* **Activity**
In your copy, repeat each record exactly and include no pictures.

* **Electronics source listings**
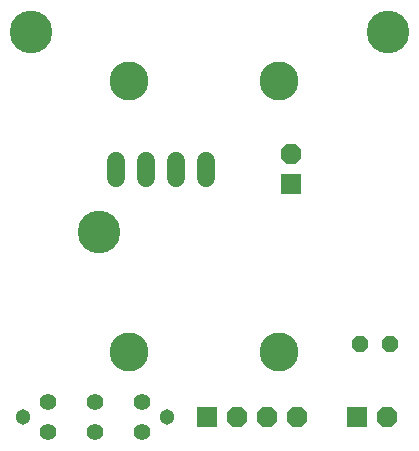
<source format=gbs>
G75*
%MOIN*%
%OFA0B0*%
%FSLAX25Y25*%
%IPPOS*%
%LPD*%
%AMOC8*
5,1,8,0,0,1.08239X$1,22.5*
%
%ADD10C,0.14180*%
%ADD11OC8,0.05600*%
%ADD12C,0.06000*%
%ADD13C,0.12983*%
%ADD14OC8,0.06896*%
%ADD15R,0.06896X0.06896*%
%ADD16C,0.05550*%
%ADD17C,0.05124*%
D10*
X0042339Y0089976D03*
X0019898Y0156512D03*
X0138795Y0156512D03*
D11*
X0139425Y0052614D03*
X0129425Y0052614D03*
D12*
X0078205Y0108043D02*
X0078205Y0113643D01*
X0068205Y0113643D02*
X0068205Y0108043D01*
X0058205Y0108043D02*
X0058205Y0113643D01*
X0048205Y0113643D02*
X0048205Y0108043D01*
D13*
X0052378Y0140370D03*
X0102378Y0140370D03*
X0102378Y0049819D03*
X0052378Y0049819D03*
D14*
X0088559Y0028165D03*
X0098559Y0028165D03*
X0108559Y0028165D03*
X0138559Y0028165D03*
X0106512Y0115724D03*
D15*
X0106512Y0105724D03*
X0128559Y0028165D03*
X0078559Y0028165D03*
D16*
X0025409Y0023244D03*
X0025409Y0033087D03*
X0041157Y0033087D03*
X0041157Y0023244D03*
X0056906Y0023244D03*
X0056906Y0033087D03*
D17*
X0065173Y0028165D03*
X0017142Y0028165D03*
M02*

</source>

* **Solution to the exercise**
<source format=gbs>
G75*
%MOIN*%
%OFA0B0*%
%FSLAX25Y25*%
%IPPOS*%
%LPD*%
%AMOC8*
5,1,8,0,0,1.08239X$1,22.5*
%
%ADD10C,0.14180*%
%ADD11OC8,0.05600*%
%ADD12C,0.06000*%
%ADD13C,0.12983*%
%ADD14OC8,0.06896*%
%ADD15R,0.06896X0.06896*%
%ADD16C,0.05550*%
%ADD17C,0.05124*%
D10*
X0042339Y0089976D03*
X0019898Y0156512D03*
X0138795Y0156512D03*
D11*
X0139425Y0052614D03*
X0129425Y0052614D03*
D12*
X0078205Y0108043D02*
X0078205Y0113643D01*
X0068205Y0113643D02*
X0068205Y0108043D01*
X0058205Y0108043D02*
X0058205Y0113643D01*
X0048205Y0113643D02*
X0048205Y0108043D01*
D13*
X0052378Y0140370D03*
X0102378Y0140370D03*
X0102378Y0049819D03*
X0052378Y0049819D03*
D14*
X0088559Y0028165D03*
X0098559Y0028165D03*
X0108559Y0028165D03*
X0138559Y0028165D03*
X0106512Y0115724D03*
D15*
X0106512Y0105724D03*
X0128559Y0028165D03*
X0078559Y0028165D03*
D16*
X0025409Y0023244D03*
X0025409Y0033087D03*
X0041157Y0033087D03*
X0041157Y0023244D03*
X0056906Y0023244D03*
X0056906Y0033087D03*
D17*
X0065173Y0028165D03*
X0017142Y0028165D03*
M02*

</source>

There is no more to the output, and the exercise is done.